Oxygen fills up in the alveoli located in the lungs. The heart serves as a pump to distribute the oxygenated blood to tissues, cells and organs that rely on it for survival. The aorta opens like a doorway to release the blood from the heart to be distributed to the brain, the extremities and everything in between.

Releasing Waste Gas

Cells take in the oxygen and nutrients then dispose the remaining carbon dioxide. Exhaling releases carbon dioxide, which is a gas the body doesn’t need. It’s in with the good and out with the bad. This process is with the help of the pulmonary artery and small alveoli in the lungs that handle this gas exchange in the breathed in air.

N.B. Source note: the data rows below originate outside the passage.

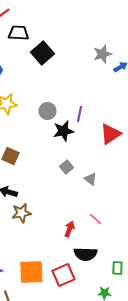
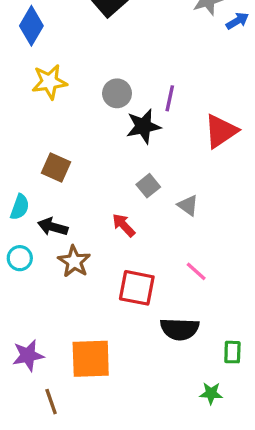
brown star: (21, 213) -> (74, 261), turned -30
red arrow: (69, 229) -> (124, 225), moved, turned -63
red square: (63, 275) -> (137, 288), moved, turned 35

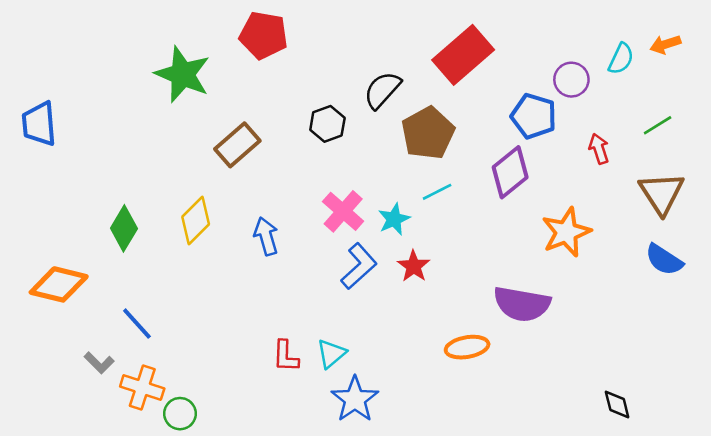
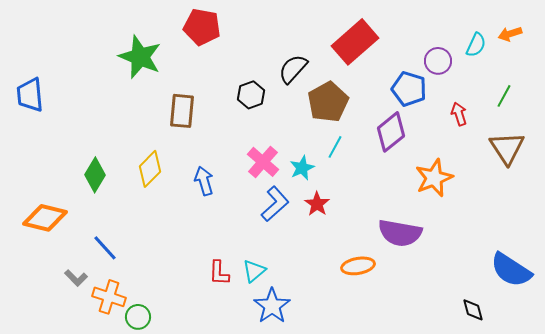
green line: (658, 125) -> (504, 96), turned -30
brown rectangle: (237, 145) -> (182, 111), turned -44
cyan line: (437, 192) -> (335, 147), turned -35
blue semicircle: (664, 260) -> (511, 270), moved, size x1.4

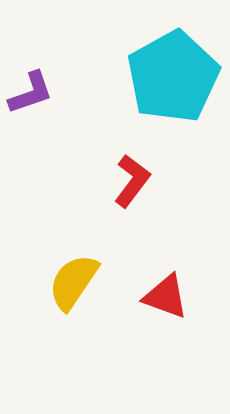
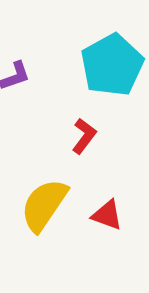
yellow semicircle: (73, 282) -> (44, 205), size x1.4

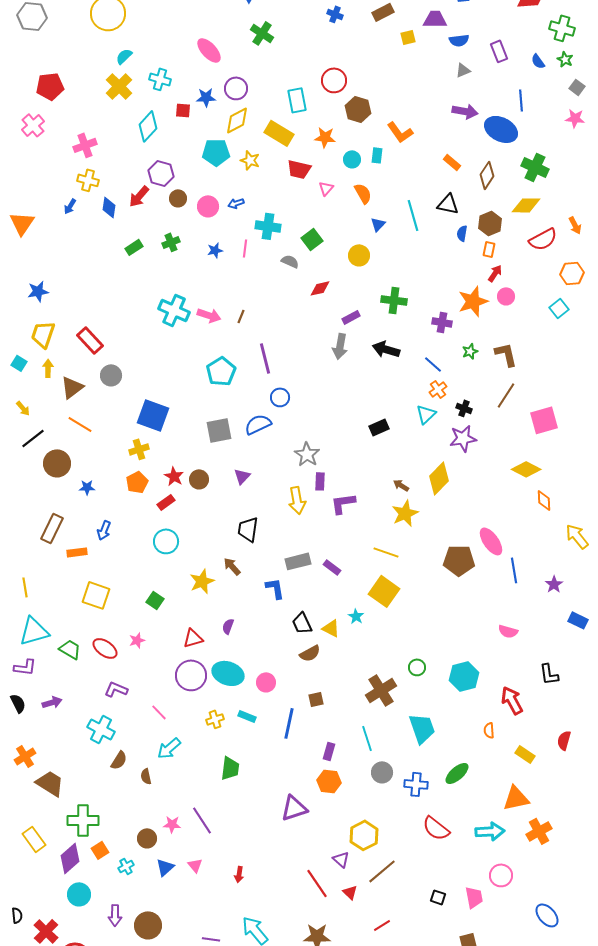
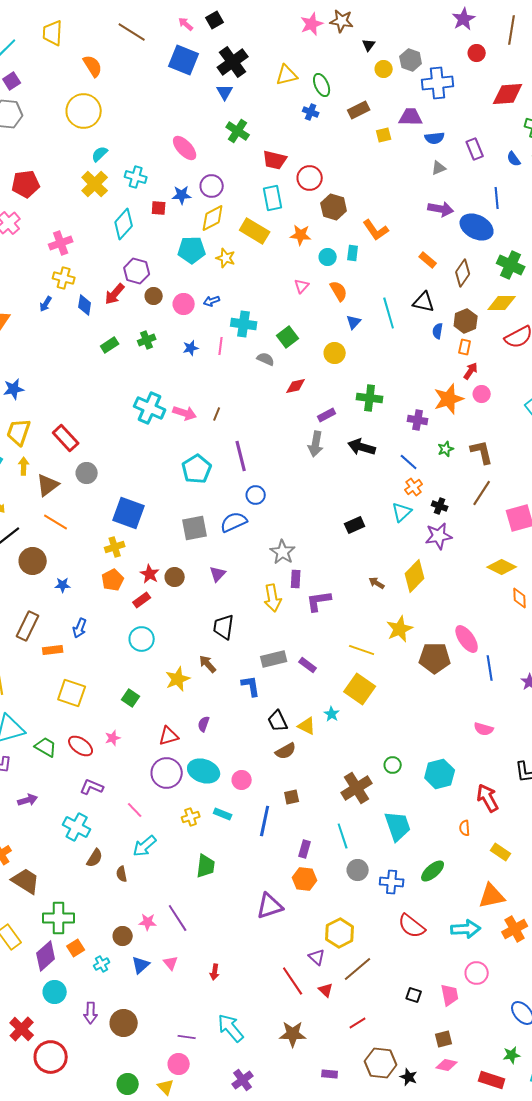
red trapezoid: (299, 169) -> (275, 160), moved
yellow star: (405, 513) -> (400, 629), moved

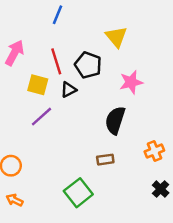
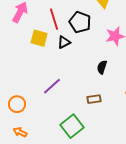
purple line: (42, 117) -> (52, 86), moved
black semicircle: (115, 120) -> (102, 67), size x0.6

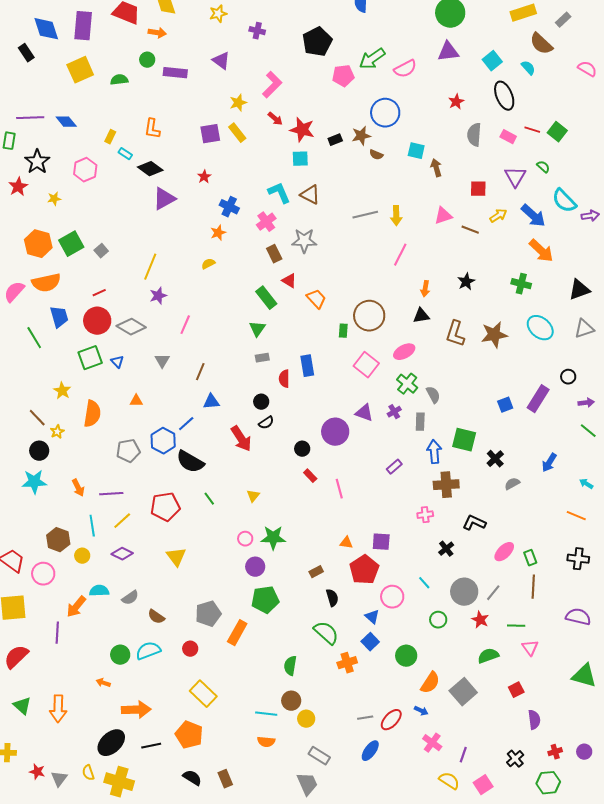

The circulatory and respiratory system are very much in a partnership together to keep the body functioning optimally. They work efficiently in healthy bodies and one cannot function without the other.

The Role of Exercise

The two systems can adjust their pace in situations like exercise. As respiration increases the circulatory system kicks into high gear to pump blood quicker so the muscular system gets the nutrients it needs right when it needs it most. This increases the pulse rate. Exercise conditioning increases the heart’s strength since it is also a muscle. It can also increase the lungs’ capacity. High intensity and endurance exercise utilize both systems for high performance. This is the reason that most marathon runners have a low heart rate. The endurance running conditions the heart to work more efficiently and effectively. Even low intensity and short exercise routines can strengthen the circulatory and respiratory systems for long-term health benefits.

Built-in Defenses

Cilia, which are tiny hairs, linger throughout the respiratory system lining the trachea and bronchi. Mucus covers the cilia, and it assists the cilia in catching foreign particles in the air that is breathed in. This mucus-coated cilia traps the germs, pollutants and contaminants so it doesn’t go any further toward the lungs. This prevents any harm that the particles could cause the body. In turn, the body gets rid of these now sticky, trapped particles by coughing, swallowing, nose blowing and sneezing.